We have a very few clients who always call or email when the market sells off asking what we should do and why it is happening. The honest answer of course is that the stock market is declining simply because there are more sellers than buyers when panic sets in and investors move to the exits. There doesn’t have to be one specific reason - particularly in today’s algorithmically driven market. There is a proliferation of passive ETFs and mutual funds which are driven primarily by large growth/momentum stocks (i.e. FANG – Facebook, Amazon, Netflix and Google) which have begun to sell off from high valuations. When fear or greed overcomes the market, stock volatility is exacerbated as mathematical algorithms hit certain levels driving sell or buy signals. Thus, selling by computers begets more selling and in the reverse, buying can beget buying.

My book is currently in the editing stages and should be published before Thanksgiving. Without giving away too much, I’ve been sharing snippets from it over the past few months and thought I’d share another extract from Chapter Three on Market Timing which relates to today’s volatile market move and our strategy to weather such storms in our dividend paying stocks which are selling for significantly less than the broader market averages and those overpriced FANG stocks which don’t pay dividends.
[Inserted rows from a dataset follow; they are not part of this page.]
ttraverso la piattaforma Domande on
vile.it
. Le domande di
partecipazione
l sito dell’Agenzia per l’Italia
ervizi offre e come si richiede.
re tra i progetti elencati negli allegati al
Hope you enjoy the preview!

When clients ask what they can do, we advise that people all over the world are likely to continue drinking Pepsi so hold on to your Pepsi shares and keep collecting the dividend. Don’t worry about things outside of your control. We’ve been through all kinds of strife over the past two decades: Gulf wars, 9/11, the real estate meltdown, yet the world continues to revolve and good companies continue to thrive.

That’s not a popular opinion and not what many investors (or media outlets) want to hear. What they want to hear — and what herd advisors tell them — is “We’ll protect you by getting you out of the market when the correction comes, either by liquidating your equities, hedging your portfolio, or putting in stop losses. None of these strategies actually protect investors and instead tend to deteriorate returns over time. Instead, investors should think of investing as owning a company, not merely buying a stock certificate.

I hope to continue helping my clients for many decades to come. How silly would it be for me to wake up one morning and decide to sell my company because I have a headache? Then, after lunch, since I “feel” better decide to buy it back. And finally, at day’s end, feeling tired and worn out, decide to sell it again. It makes no sense but that’s what herd advisors and traders on television advise their clients to do.

Instead, I prefer to invest in the best people and technology and continue to passionately and competently pursue long term investments for our clients. I prefer to think of our investments as buying a piece of a business. We’re buying a piece of Ford and we’re going to hold that business for the long term unless the valuation becomes untenable. It’s trust in a long term perspective, as opposed to a trading perspective. We’re going to collect our income and stay invested. Despite all the turmoil of the past twenty years, none of our retiree clients had to go back to work. None of our clients had to go find jobs during the financial crisis. They just kept collecting their income.

A lot of people who invested in sexy growth stocks that plummeted couldn’t collect income and were unable to fund their retirements. They had to alter their retirement outlook and lifestyle. It may have been easier for their advisors to sell them on what was hot and on what would ostensibly protect them against downturns, but it’s certainly no easier now for their clients with depleted assets.

The primary reason our clients never had to go back to work is the 4% – 5% income stream produced by their “simple” balanced 60/40 stock/bond portfolio. In contrast, the current environment of passive/alternative/ETFs strategies utilized by the majority of advisors produces little income and incurs only the hope for price appreciation to fund existing or future retirements.

 

“It's far better to buy a wonderful company at a fair price than a fair company at a wonderful price.”